Nordenberg also recognized the efforts of Jen Saffron, the first director of Pitt Arts, and Robert Pack, vice provost for academic planning and resources management, “who played a major role in getting this program to reach its successes,” the chancellor said.

Also at Senate Council, Nordenberg shared some end-of-the-academic-year thoughts. “All in all we’re building toward the strong ending of another good year for Pitt. These are not easy times. There are plenty of days when I look back and think there isn’t anything that isn’t a struggle any more,” he said. “But, one of the keys to our successes is that we continue to struggle together against these outside challenges rather than struggling with each other.”

He conveyed thanks to faculty, staff and students who serve on Senate Council, as well as to Senate officers Irene Frieze, Michael Pinsky, Ellen Ansell and Nicholas Bircher.

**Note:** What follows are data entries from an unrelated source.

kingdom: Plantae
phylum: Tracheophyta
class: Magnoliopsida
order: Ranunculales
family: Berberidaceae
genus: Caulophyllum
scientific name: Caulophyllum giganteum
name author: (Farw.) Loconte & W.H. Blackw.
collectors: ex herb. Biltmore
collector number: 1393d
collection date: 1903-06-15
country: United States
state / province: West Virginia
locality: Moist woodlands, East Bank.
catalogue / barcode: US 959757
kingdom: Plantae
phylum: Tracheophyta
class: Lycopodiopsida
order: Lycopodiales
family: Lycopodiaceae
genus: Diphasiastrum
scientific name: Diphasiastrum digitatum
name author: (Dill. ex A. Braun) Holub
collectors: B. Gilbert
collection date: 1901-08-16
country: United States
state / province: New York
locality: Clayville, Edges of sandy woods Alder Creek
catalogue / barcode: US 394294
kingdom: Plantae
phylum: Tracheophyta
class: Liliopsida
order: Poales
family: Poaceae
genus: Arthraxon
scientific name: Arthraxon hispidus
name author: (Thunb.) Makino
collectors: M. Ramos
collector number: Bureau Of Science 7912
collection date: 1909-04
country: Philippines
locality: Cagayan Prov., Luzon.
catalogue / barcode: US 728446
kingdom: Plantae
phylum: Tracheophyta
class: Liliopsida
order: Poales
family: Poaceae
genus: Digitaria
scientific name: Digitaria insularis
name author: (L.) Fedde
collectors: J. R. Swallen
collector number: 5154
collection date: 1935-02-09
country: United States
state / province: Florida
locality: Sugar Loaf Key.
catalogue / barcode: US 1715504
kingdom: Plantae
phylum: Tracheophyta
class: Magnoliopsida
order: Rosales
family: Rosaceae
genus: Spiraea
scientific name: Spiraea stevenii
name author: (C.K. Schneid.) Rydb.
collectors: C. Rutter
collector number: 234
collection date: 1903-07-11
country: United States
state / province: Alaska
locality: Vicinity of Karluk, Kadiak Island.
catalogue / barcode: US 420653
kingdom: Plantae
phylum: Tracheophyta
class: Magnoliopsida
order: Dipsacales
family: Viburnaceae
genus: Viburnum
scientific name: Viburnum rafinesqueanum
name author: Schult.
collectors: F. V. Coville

“I want to express my heartfelt thanks to you for regularly reflecting what I think is our shared belief that whatever positions we may hold with respect to a particular issue, we are in the end colleagues committed to advancing the University that is our shared professional home,” Nordenberg said. “My feelings for you have strengthened my belief that whatever opportunities or challenges may be coming our way, life is much more satisfying if you’re working with people you like and respect.”

He added that he looked forward to working with Senate president-elect John Baker, who assumes office July 1.

The Senate officers acknowledged the services of Fran Czak, director of the Senate office for the past nine-plus years, who is retiring at the end of the month.